### Your instructions
Produce word for word the lines of the data below running from the one that has "Baukonjunktur, neue" to the one that has "träge Aargau", inclusive, and no others.

### Records provided
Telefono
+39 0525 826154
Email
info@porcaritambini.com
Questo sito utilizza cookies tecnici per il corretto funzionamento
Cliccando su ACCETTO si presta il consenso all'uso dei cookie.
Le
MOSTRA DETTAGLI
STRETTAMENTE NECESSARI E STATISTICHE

--

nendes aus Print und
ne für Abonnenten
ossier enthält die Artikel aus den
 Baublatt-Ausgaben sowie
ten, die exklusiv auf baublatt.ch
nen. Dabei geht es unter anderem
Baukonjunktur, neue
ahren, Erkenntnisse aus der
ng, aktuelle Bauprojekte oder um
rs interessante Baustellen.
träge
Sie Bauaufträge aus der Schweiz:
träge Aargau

### Response box
Baukonjunktur, neue
ahren, Erkenntnisse aus der
ng, aktuelle Bauprojekte oder um
rs interessante Baustellen.
träge
Sie Bauaufträge aus der Schweiz:
träge Aargau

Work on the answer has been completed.